Tusnedi Jawir tak memperdulikan hal itu. Ia lantas memanggil pelayan café. Sementara ia sendiri memesan secangkir moccacino dingin dan kentang goreng.  

“Aku menyayangimu sebagai lelaki impianku,” kata Naira Ayu kemudian, sambil memegangi kedua tangan Tusnedi Jawir. Ada rasa hangat menjalar ke tubuhnya. Mereka berdua saling berhadapan. Di meja kanan-kirinya belum ada pelanggan yang datang, sehingga tempat itu serasa milik mereka berdua. Tak ada yang menggangu dan menguping pembicaraan mereka. Tapi malam itu tidak ada hal rahasia yang mereka katakan, hanya saling mengungkap kerinduan masing-masing.

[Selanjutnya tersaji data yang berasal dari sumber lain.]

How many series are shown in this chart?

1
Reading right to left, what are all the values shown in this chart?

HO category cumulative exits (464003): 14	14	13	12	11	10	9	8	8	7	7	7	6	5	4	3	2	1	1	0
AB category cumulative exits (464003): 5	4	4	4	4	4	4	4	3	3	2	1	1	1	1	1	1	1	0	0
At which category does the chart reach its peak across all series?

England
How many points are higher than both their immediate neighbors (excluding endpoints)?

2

Tusnedi Jawir tersenyum kepada gadis manis itu. “Mengapa kau selalu bisa membuatku selalu rindu padamu?” katanya.

Naira Ayu tersipu malu. Pipinya jadi kemerah-merahan. Ia mengatakan hal yang sama. Selalu rindu kepada Tusnedi Jawir. Lantas ia mengucapkan kalimat cinta pada Tusnedi Jawir, dan lekas mencium kening serta bibirnya dengan mesra dan cepat, sebab sejurus kemudian, pelayan datang membawa pesanan mereka. Kedatangan pelayan itu memang sedikit mengusik suasana mereka. Tapi itu kemudian tak jadi soal. Mereka kembali menikmati suasana malam itu dengan ditemani minuman masing-masing.

_

 

Sehabis pulang dari alun-alun, Mama memanggil Naira Ayu. Naira Ayu lantas meminta Tusnedi Jawir untuk menunggunya sejenak di ruang tamu.

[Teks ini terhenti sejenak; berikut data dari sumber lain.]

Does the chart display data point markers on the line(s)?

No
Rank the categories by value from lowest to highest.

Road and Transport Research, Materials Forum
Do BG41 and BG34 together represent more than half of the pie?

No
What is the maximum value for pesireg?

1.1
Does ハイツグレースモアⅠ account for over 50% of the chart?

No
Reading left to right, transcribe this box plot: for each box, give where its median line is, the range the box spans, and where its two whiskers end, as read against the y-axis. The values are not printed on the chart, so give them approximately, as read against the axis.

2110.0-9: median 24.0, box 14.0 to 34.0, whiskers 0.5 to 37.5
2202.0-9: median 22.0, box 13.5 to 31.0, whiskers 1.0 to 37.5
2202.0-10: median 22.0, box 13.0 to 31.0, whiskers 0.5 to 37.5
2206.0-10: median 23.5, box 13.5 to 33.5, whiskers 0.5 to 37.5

Ada apa Ma? Tanya Naira Ayu sambil menuju ruang televisi. Antara ruang tamu dan ruang televisi hanya tersekat almari besar yang berisi pajangan teko keramik. Setelah Naira Ayu mendekat, Mama berbisik dan langsung bilang kalau Papah sudah tahu tentang hubungan mereka. Hal baiknya Papah mengizinkan mereka jika sekadar berteman. Hal buruknya, mereka tidak boleh pacaran. Haya sebatas teman saja.

Mama melanjutnya ceritanya, bahwa Papah sesungguhnya tidak suka dengan Tusnedi Jawir. Alasan Papah, bahwa masa depan Tusnedi Jawir tak jelas.

“Bahkan dengan keluarganya sendiri pun tidak jelas,” kata Mama setengah berbisik.